**Exercise goal:** Rewrite the lines below, swapping "Source code" for "Source text" and leaving everything else as it is.

Stored records:
* * *
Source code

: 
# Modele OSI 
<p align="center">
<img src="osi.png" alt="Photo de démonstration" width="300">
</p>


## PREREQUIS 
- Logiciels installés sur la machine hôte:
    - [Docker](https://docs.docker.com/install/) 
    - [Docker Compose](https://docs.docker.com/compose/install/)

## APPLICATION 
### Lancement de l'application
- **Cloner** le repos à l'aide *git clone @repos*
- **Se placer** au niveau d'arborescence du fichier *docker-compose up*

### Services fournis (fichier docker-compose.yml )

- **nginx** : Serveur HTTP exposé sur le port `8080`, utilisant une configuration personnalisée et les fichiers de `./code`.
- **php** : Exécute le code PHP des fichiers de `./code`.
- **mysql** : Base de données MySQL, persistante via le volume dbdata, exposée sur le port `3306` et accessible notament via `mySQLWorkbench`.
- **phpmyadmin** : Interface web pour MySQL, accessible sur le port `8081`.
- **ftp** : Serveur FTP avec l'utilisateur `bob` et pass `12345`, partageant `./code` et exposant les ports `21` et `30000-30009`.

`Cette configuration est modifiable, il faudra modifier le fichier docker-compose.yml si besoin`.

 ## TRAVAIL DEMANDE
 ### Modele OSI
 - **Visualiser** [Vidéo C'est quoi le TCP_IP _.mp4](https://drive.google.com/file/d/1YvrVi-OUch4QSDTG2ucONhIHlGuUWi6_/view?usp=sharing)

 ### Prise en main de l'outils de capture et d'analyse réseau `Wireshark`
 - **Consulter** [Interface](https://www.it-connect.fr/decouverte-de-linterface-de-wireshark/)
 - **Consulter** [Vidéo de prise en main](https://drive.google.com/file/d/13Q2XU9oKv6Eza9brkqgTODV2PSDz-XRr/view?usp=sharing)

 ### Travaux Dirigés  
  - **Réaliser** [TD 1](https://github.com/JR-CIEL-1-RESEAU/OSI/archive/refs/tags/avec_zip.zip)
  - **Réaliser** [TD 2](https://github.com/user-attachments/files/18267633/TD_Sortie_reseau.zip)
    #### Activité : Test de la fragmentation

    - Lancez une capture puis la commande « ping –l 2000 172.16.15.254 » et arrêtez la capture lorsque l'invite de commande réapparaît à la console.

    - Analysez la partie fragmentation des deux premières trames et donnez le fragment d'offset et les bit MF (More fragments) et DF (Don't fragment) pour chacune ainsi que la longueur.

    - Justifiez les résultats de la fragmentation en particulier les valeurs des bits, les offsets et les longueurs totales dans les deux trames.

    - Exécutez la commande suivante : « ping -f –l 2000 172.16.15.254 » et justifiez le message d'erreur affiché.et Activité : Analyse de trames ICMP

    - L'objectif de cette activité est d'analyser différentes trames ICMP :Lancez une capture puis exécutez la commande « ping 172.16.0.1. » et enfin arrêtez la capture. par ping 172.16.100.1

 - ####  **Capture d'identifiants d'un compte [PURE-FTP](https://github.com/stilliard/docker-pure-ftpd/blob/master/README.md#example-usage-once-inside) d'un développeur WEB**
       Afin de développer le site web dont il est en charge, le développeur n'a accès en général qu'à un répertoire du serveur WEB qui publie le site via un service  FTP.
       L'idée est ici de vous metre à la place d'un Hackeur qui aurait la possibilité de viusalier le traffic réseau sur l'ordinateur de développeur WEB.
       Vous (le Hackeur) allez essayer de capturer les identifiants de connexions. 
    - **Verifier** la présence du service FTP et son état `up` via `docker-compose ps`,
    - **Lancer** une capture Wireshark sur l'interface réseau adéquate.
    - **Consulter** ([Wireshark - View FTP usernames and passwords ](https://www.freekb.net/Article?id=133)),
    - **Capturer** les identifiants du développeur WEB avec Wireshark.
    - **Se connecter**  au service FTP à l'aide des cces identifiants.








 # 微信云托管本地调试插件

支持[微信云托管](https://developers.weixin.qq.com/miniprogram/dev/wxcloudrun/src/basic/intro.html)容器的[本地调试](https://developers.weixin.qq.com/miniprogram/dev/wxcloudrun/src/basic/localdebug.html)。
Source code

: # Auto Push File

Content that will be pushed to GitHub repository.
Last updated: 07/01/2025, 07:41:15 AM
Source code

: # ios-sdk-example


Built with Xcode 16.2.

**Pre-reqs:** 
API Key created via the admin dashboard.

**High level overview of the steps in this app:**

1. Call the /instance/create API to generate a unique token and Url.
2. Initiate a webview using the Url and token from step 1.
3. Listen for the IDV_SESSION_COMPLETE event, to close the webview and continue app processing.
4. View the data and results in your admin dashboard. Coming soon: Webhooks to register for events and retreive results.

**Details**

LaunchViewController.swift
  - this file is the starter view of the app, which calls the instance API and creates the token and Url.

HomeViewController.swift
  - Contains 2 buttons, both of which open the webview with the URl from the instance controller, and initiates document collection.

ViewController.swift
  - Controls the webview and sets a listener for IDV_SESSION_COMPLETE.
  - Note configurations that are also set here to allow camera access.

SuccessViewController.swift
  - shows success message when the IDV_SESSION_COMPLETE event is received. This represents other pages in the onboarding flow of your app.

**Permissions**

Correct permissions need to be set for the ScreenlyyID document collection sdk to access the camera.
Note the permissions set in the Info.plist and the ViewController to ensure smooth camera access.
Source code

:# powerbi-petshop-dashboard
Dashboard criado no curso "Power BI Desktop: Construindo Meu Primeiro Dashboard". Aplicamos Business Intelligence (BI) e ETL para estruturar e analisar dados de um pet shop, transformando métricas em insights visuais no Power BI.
* * *
**Solution for this problem:**
Source text

: 
# Modele OSI 
<p align="center">
<img src="osi.png" alt="Photo de démonstration" width="300">
</p>


## PREREQUIS 
- Logiciels installés sur la machine hôte:
    - [Docker](https://docs.docker.com/install/) 
    - [Docker Compose](https://docs.docker.com/compose/install/)

## APPLICATION 
### Lancement de l'application
- **Cloner** le repos à l'aide *git clone @repos*
- **Se placer** au niveau d'arborescence du fichier *docker-compose up*

### Services fournis (fichier docker-compose.yml )

- **nginx** : Serveur HTTP exposé sur le port `8080`, utilisant une configuration personnalisée et les fichiers de `./code`.
- **php** : Exécute le code PHP des fichiers de `./code`.
- **mysql** : Base de données MySQL, persistante via le volume dbdata, exposée sur le port `3306` et accessible notament via `mySQLWorkbench`.
- **phpmyadmin** : Interface web pour MySQL, accessible sur le port `8081`.
- **ftp** : Serveur FTP avec l'utilisateur `bob` et pass `12345`, partageant `./code` et exposant les ports `21` et `30000-30009`.

`Cette configuration est modifiable, il faudra modifier le fichier docker-compose.yml si besoin`.

 ## TRAVAIL DEMANDE
 ### Modele OSI
 - **Visualiser** [Vidéo C'est quoi le TCP_IP _.mp4](https://drive.google.com/file/d/1YvrVi-OUch4QSDTG2ucONhIHlGuUWi6_/view?usp=sharing)

 ### Prise en main de l'outils de capture et d'analyse réseau `Wireshark`
 - **Consulter** [Interface](https://www.it-connect.fr/decouverte-de-linterface-de-wireshark/)
 - **Consulter** [Vidéo de prise en main](https://drive.google.com/file/d/13Q2XU9oKv6Eza9brkqgTODV2PSDz-XRr/view?usp=sharing)

 ### Travaux Dirigés  
  - **Réaliser** [TD 1](https://github.com/JR-CIEL-1-RESEAU/OSI/archive/refs/tags/avec_zip.zip)
  - **Réaliser** [TD 2](https://github.com/user-attachments/files/18267633/TD_Sortie_reseau.zip)
    #### Activité : Test de la fragmentation

    - Lancez une capture puis la commande « ping –l 2000 172.16.15.254 » et arrêtez la capture lorsque l'invite de commande réapparaît à la console.

    - Analysez la partie fragmentation des deux premières trames et donnez le fragment d'offset et les bit MF (More fragments) et DF (Don't fragment) pour chacune ainsi que la longueur.

    - Justifiez les résultats de la fragmentation en particulier les valeurs des bits, les offsets et les longueurs totales dans les deux trames.

    - Exécutez la commande suivante : « ping -f –l 2000 172.16.15.254 » et justifiez le message d'erreur affiché.et Activité : Analyse de trames ICMP

    - L'objectif de cette activité est d'analyser différentes trames ICMP :Lancez une capture puis exécutez la commande « ping 172.16.0.1. » et enfin arrêtez la capture. par ping 172.16.100.1

 - ####  **Capture d'identifiants d'un compte [PURE-FTP](https://github.com/stilliard/docker-pure-ftpd/blob/master/README.md#example-usage-once-inside) d'un développeur WEB**
       Afin de développer le site web dont il est en charge, le développeur n'a accès en général qu'à un répertoire du serveur WEB qui publie le site via un service  FTP.
       L'idée est ici de vous metre à la place d'un Hackeur qui aurait la possibilité de viusalier le traffic réseau sur l'ordinateur de développeur WEB.
       Vous (le Hackeur) allez essayer de capturer les identifiants de connexions. 
    - **Verifier** la présence du service FTP et son état `up` via `docker-compose ps`,
    - **Lancer** une capture Wireshark sur l'interface réseau adéquate.
    - **Consulter** ([Wireshark - View FTP usernames and passwords ](https://www.freekb.net/Article?id=133)),
    - **Capturer** les identifiants du développeur WEB avec Wireshark.
    - **Se connecter**  au service FTP à l'aide des cces identifiants.








 # 微信云托管本地调试插件

支持[微信云托管](https://developers.weixin.qq.com/miniprogram/dev/wxcloudrun/src/basic/intro.html)容器的[本地调试](https://developers.weixin.qq.com/miniprogram/dev/wxcloudrun/src/basic/localdebug.html)。
Source text

: # Auto Push File

Content that will be pushed to GitHub repository.
Last updated: 07/01/2025, 07:41:15 AM
Source text

: # ios-sdk-example


Built with Xcode 16.2.

**Pre-reqs:** 
API Key created via the admin dashboard.

**High level overview of the steps in this app:**

1. Call the /instance/create API to generate a unique token and Url.
2. Initiate a webview using the Url and token from step 1.
3. Listen for the IDV_SESSION_COMPLETE event, to close the webview and continue app processing.
4. View the data and results in your admin dashboard. Coming soon: Webhooks to register for events and retreive results.

**Details**

LaunchViewController.swift
  - this file is the starter view of the app, which calls the instance API and creates the token and Url.

HomeViewController.swift
  - Contains 2 buttons, both of which open the webview with the URl from the instance controller, and initiates document collection.

ViewController.swift
  - Controls the webview and sets a listener for IDV_SESSION_COMPLETE.
  - Note configurations that are also set here to allow camera access.

SuccessViewController.swift
  - shows success message when the IDV_SESSION_COMPLETE event is received. This represents other pages in the onboarding flow of your app.

**Permissions**

Correct permissions need to be set for the ScreenlyyID document collection sdk to access the camera.
Note the permissions set in the Info.plist and the ViewController to ensure smooth camera access.
Source text

:# powerbi-petshop-dashboard
Dashboard criado no curso "Power BI Desktop: Construindo Meu Primeiro Dashboard". Aplicamos Business Intelligence (BI) e ETL para estruturar e analisar dados de um pet shop, transformando métricas em insights visuais no Power BI.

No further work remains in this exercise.